##### Records for this task #####

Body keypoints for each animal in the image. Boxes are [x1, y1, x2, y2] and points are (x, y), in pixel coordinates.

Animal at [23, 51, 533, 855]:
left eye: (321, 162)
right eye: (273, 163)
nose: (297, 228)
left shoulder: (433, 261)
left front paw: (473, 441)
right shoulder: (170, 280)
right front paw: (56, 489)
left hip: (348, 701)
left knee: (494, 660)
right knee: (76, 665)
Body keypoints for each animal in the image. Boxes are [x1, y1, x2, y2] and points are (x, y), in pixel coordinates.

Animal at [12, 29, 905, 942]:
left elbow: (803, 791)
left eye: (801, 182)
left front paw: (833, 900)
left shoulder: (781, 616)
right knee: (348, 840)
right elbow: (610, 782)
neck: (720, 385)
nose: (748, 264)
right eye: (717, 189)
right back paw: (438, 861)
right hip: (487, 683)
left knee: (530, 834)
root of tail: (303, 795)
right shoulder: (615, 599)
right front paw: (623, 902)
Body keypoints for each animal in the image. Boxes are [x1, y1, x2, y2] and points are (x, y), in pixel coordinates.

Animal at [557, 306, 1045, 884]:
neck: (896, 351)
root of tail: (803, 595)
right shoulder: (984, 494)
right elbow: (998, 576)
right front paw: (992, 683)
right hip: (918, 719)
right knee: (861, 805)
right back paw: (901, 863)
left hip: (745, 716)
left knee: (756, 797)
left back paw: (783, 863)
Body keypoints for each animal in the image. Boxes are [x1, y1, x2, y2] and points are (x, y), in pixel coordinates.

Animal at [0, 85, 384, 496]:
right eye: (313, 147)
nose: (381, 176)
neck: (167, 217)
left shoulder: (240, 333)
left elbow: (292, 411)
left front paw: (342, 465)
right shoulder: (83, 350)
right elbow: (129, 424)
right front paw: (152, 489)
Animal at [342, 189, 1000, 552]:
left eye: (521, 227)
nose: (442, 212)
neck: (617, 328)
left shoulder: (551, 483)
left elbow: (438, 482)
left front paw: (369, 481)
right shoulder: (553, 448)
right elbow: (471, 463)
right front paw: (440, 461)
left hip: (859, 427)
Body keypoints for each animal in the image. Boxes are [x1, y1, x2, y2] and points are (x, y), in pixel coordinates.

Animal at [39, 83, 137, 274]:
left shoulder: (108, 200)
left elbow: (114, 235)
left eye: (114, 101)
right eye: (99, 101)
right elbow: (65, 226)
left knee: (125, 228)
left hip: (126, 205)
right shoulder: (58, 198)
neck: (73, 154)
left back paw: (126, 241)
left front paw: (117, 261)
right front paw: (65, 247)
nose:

#####

→ Work instructions:
Quote only the lines from the line containing "left shoulder: (108, 200)" through the end of the entries, keeping the first and the last.

→ Exercise solution:
left shoulder: (108, 200)
left elbow: (114, 235)
left eye: (114, 101)
right eye: (99, 101)
right elbow: (65, 226)
left knee: (125, 228)
left hip: (126, 205)
right shoulder: (58, 198)
neck: (73, 154)
left back paw: (126, 241)
left front paw: (117, 261)
right front paw: (65, 247)
nose:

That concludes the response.